Timothea: A powerful experience I had this year was being able to visit Holyoke with our Cultural Districts Program Officer, Carolyn Cole, to explore the potential of a Puerto Rican cultural district in the heart of the city. We were able to learn that Holyoke has one of the largest Puerto Rican populations in the US, the city hosts several annual festivals such as the Holyoke Puerto Rican Parade and Festival that draws an international following, and is home to several cultural institutions and community organizations like Nueva Esperanza whose mission revolves around community engagement and service.

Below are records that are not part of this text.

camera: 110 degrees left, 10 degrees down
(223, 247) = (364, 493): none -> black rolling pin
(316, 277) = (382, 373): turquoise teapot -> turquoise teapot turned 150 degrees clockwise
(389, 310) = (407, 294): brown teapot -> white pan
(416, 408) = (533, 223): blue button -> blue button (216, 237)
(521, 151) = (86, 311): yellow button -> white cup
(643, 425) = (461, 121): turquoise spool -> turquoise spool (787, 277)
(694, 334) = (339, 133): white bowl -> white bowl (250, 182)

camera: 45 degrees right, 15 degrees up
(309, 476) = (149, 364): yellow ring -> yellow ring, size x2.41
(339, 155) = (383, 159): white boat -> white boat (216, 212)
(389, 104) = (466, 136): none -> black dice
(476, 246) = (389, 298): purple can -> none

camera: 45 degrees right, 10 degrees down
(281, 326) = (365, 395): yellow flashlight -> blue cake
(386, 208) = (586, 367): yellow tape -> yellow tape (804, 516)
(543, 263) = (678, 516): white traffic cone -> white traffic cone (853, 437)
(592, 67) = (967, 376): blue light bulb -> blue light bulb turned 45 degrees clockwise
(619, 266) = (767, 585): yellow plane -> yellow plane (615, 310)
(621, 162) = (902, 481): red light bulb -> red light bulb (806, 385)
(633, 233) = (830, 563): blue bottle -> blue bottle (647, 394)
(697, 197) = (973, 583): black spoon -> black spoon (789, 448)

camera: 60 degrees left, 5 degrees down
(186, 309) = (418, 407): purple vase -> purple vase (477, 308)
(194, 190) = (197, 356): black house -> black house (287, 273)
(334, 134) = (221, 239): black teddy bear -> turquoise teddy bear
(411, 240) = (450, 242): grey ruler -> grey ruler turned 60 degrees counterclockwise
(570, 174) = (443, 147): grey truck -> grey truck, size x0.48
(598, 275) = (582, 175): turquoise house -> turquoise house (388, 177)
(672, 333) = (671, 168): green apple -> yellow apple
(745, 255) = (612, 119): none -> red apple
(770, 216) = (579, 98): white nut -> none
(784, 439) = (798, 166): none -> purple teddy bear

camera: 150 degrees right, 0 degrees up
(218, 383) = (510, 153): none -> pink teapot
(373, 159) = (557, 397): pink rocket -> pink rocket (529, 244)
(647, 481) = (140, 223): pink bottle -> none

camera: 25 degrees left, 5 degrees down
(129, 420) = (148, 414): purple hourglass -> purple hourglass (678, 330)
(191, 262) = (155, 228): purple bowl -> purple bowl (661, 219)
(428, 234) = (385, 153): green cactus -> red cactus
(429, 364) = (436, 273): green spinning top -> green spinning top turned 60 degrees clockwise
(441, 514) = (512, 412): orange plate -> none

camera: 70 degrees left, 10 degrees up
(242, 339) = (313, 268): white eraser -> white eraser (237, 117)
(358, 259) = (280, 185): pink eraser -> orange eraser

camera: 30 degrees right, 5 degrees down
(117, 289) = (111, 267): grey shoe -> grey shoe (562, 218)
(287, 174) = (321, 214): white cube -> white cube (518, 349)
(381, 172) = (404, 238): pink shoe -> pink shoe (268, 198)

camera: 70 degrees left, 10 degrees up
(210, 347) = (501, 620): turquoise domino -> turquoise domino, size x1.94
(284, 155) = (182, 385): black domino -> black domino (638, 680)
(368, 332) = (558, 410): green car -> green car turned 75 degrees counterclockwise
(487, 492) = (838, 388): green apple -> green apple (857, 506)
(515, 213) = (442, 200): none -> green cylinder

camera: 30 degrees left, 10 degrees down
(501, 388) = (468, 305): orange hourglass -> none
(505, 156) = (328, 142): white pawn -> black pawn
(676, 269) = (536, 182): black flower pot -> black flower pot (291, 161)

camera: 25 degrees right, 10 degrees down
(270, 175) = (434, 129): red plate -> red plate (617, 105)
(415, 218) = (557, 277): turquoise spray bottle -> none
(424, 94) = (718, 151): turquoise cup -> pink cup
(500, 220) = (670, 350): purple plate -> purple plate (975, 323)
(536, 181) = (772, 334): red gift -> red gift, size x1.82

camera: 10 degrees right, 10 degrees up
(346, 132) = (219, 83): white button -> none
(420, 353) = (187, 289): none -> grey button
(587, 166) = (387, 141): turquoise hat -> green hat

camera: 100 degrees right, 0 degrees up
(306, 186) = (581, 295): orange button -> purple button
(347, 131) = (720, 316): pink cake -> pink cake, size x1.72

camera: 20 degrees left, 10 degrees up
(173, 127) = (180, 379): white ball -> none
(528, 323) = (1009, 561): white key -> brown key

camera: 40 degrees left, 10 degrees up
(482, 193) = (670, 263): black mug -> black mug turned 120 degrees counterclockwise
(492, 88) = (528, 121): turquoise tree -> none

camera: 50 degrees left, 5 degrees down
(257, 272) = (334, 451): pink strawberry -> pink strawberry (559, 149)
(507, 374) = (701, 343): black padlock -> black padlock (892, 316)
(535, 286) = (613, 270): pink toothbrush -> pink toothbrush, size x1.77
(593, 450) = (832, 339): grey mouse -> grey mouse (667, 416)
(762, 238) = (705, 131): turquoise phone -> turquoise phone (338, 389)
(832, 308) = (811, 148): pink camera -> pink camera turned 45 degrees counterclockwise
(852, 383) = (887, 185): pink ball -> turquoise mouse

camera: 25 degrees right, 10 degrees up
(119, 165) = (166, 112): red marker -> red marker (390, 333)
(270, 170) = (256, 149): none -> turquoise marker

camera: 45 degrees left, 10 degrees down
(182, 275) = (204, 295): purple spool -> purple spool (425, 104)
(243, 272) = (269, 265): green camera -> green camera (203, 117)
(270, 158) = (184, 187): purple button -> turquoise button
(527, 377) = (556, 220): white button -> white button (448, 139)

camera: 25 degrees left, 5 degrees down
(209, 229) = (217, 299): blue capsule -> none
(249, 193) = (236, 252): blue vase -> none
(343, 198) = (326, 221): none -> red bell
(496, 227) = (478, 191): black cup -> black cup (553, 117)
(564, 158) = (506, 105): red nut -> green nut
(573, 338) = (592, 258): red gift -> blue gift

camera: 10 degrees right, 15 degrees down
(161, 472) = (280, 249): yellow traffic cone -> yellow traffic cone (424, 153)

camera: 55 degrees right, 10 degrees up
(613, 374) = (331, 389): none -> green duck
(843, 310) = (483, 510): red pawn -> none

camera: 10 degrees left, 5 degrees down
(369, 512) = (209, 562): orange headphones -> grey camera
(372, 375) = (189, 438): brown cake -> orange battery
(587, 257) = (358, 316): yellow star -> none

Additionally, there are a large number of placemaking and public art projects that highlight the diverse history and culture in the area.

Hanako: Even more so than previous years, I was particularly moved when attending the incredible summer and holiday festivals, open studios, and live performances happening across the state. Recovery from the devastation of COVID will still take many years, but I was struck by the power of gathering in person and the joy of sharing in cultural experiences.

I’m amazed at the work of the Local Cultural Council members, who truly are arts leaders in their communities. In my visits with LCCs, I was inspired by the work that they’re doing to build strong relationships with their town/city committees and local organizations to support their local arts and culture community.

Guelmi: The one that still stands out in my mind comes from early in my start at this job. Passing by Framingham for their “Many Cultures, One Heart” to check out some of the heart art works sponsored by the Local Cultural Council. I went with my partner, and she ended up purchasing art from the chair of the LCC before we all knew each other. It was striking to feel connected to Framingham for the two hours I was there. I am no expert on living there, but I feel like I learned a little bit of what makes them special. And every town/city in Massachusetts has their own spirit that makes them special, too.

What is some encouragement you would like to bestow on local arts and culture leaders?

Timothea: I encourage local arts and culture leaders to think continuously about collaboration at every level. Building strong partnerships and including new voices can help you reach diverse audiences, combine resources, and create more impactful projects for the communities you serve.

Also, take a look at how your demographics (your audiences, constituents, etc.) are changing and seek out those opportunities to work with individuals, organizations, businesses, the municipality that you have not worked with before.

Guelmi: Don’t be afraid of connecting with local schools! Students are an excellent source of creativity, inspiration, and a way to keep in touch about what their peers feel is important. College students may be able to able their time on a council as volunteer hours or community service. And getting youth involved can show them how fun your towns can be. Out-of-state students can struggle with connecting to their new, local area.